One result could well be a re-Saddamed Sunni triangle. Baghdad would then become the arsenal of terrorism, importer and exporter of nukes, bioweapons and missiles.

There is no way we can let that happen. Either we stay in Baghdad until Iraq becomes a unified democratic beacon of freedom to the Arab world - or we pull out too soon, thereby allowing terrorism to establish its main world sanctuary and its agents to come and get us.

Our dovish left will say, with Oliver Hardy, "a fine mess you've got us into" - as if we created Saddam's threat or made our CIA dance to some oily imperialist tune or would have been better off with our head in the sand.

Most Americans, I think, will move past these unending recriminations, reject defeatism and support leaders determined to win the final Iraq war.

To catch Saddam or otherwise break up the terror network, we need Iraqi informers to tip us to the plans of the attackers.

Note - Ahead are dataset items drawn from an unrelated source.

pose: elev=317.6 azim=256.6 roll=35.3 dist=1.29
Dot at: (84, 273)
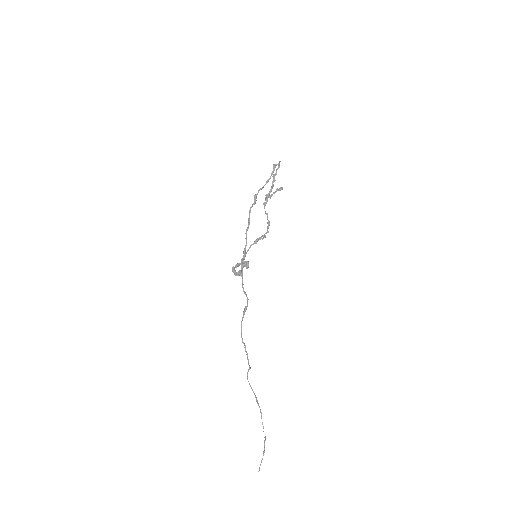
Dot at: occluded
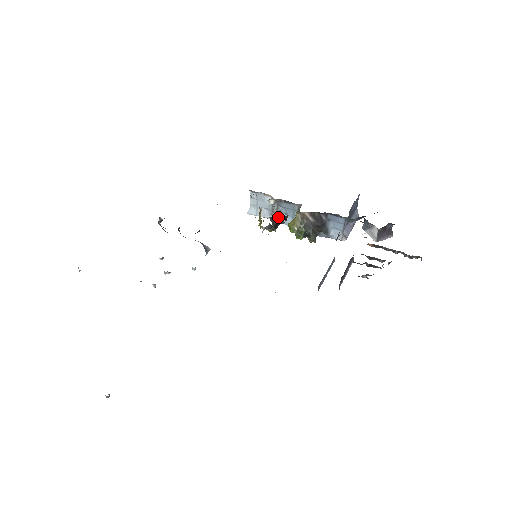
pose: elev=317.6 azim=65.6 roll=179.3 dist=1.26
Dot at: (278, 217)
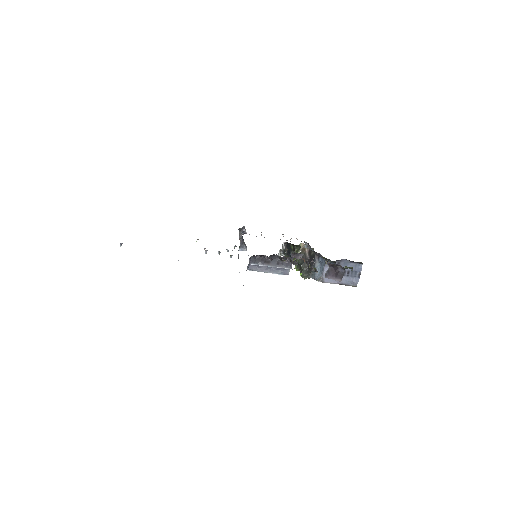
Dot at: (290, 245)
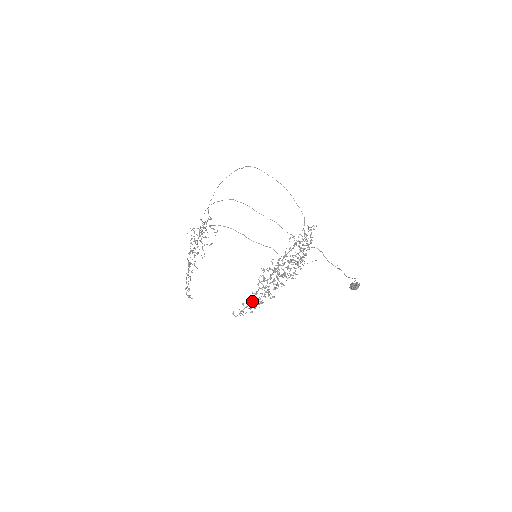
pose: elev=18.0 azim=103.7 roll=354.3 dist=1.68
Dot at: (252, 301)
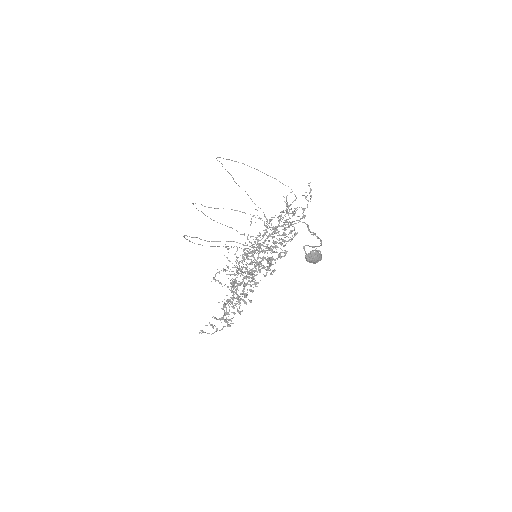
Dot at: (224, 312)
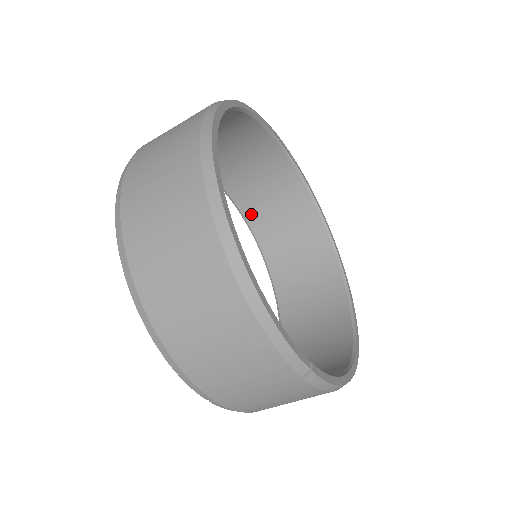
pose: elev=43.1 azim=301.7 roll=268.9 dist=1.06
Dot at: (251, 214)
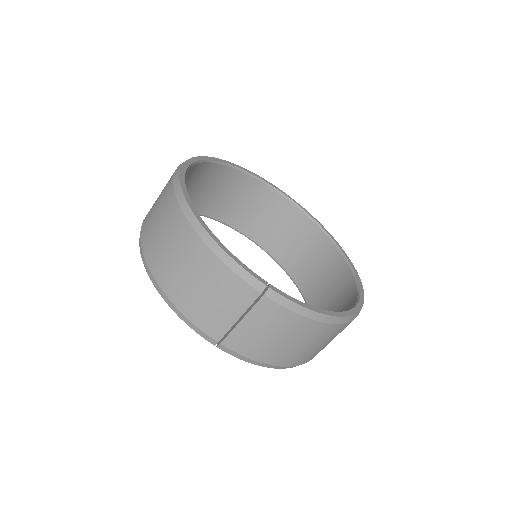
Dot at: (275, 251)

We should blanket the Sunni triangle with a powerful media message: A return of Baathism would mean bloody war with the rest of Iraq that the coalition would make certain Saddam's followers lost.

Most television sets in the triangle depend for reception on the old rabbit ears, not satellite dishes; the Iraqi Media Network we set up is now operational but runs mainly old movies and canned messages from our Paul Bremer with an Arabic translation.

I'm told by programmers in the contractor handling IMN, Science Applications International, that attention-getting Arabic programs produced in the gulf states will begin this month, which should attract many new viewers.

But why not supplement Bremer on the air with our secret weapon? John Abizaid, our commanding general, speaks fluent Arabic. He should be on radio and television regularly - the live voice and face of liberation - answering questions from Iraqi reporters in their native language.

If Donald Rumsfeld can deliver the message of resolve on TV here, why not Abizaid there?

We will help Iraqis win the final war against Baathist terror. Failure is not an option.